[Input records Boundary: Start]

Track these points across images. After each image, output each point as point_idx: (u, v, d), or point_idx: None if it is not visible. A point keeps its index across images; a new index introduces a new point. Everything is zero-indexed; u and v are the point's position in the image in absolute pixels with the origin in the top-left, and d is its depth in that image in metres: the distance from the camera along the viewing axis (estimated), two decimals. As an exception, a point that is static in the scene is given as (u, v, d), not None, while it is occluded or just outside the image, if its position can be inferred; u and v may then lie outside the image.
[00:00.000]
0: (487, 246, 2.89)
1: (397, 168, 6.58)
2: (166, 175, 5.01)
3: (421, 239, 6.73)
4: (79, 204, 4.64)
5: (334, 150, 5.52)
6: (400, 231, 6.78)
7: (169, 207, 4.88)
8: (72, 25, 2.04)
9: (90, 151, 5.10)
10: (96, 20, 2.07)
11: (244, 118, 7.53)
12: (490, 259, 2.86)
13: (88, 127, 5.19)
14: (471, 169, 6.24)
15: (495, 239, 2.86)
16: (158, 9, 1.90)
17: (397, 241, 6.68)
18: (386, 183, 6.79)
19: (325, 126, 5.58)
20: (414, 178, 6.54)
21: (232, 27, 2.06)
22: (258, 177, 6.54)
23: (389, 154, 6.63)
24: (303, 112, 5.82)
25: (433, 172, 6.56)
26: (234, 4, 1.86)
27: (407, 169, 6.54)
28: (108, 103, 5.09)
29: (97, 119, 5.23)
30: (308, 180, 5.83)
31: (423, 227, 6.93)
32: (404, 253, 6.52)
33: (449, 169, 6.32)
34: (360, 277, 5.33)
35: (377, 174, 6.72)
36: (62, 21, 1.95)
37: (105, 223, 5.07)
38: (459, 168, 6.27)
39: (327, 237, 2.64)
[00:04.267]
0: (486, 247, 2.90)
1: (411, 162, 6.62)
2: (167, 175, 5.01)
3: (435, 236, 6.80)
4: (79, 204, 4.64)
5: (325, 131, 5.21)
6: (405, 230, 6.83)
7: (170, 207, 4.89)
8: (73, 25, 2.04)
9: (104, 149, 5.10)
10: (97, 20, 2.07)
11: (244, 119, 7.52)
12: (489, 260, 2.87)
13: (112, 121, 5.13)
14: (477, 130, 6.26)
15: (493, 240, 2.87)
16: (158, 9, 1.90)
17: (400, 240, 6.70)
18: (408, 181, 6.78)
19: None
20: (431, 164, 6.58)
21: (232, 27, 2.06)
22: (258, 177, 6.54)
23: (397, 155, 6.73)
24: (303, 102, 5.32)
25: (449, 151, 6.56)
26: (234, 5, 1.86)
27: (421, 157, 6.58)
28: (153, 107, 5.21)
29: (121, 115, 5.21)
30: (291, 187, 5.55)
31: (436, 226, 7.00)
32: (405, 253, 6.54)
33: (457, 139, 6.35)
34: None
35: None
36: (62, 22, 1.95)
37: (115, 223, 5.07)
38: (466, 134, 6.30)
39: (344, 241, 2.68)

[Input records Boundary: End]

• **What the task requires**: Give the exact lines, and only those, from the line containing "7: (169, 207, 4.88)" through the line containing "39: (327, 237, 2.64)" in the entries above.

• **Written answer**:
7: (169, 207, 4.88)
8: (72, 25, 2.04)
9: (90, 151, 5.10)
10: (96, 20, 2.07)
11: (244, 118, 7.53)
12: (490, 259, 2.86)
13: (88, 127, 5.19)
14: (471, 169, 6.24)
15: (495, 239, 2.86)
16: (158, 9, 1.90)
17: (397, 241, 6.68)
18: (386, 183, 6.79)
19: (325, 126, 5.58)
20: (414, 178, 6.54)
21: (232, 27, 2.06)
22: (258, 177, 6.54)
23: (389, 154, 6.63)
24: (303, 112, 5.82)
25: (433, 172, 6.56)
26: (234, 4, 1.86)
27: (407, 169, 6.54)
28: (108, 103, 5.09)
29: (97, 119, 5.23)
30: (308, 180, 5.83)
31: (423, 227, 6.93)
32: (404, 253, 6.52)
33: (449, 169, 6.32)
34: (360, 277, 5.33)
35: (377, 174, 6.72)
36: (62, 21, 1.95)
37: (105, 223, 5.07)
38: (459, 168, 6.27)
39: (327, 237, 2.64)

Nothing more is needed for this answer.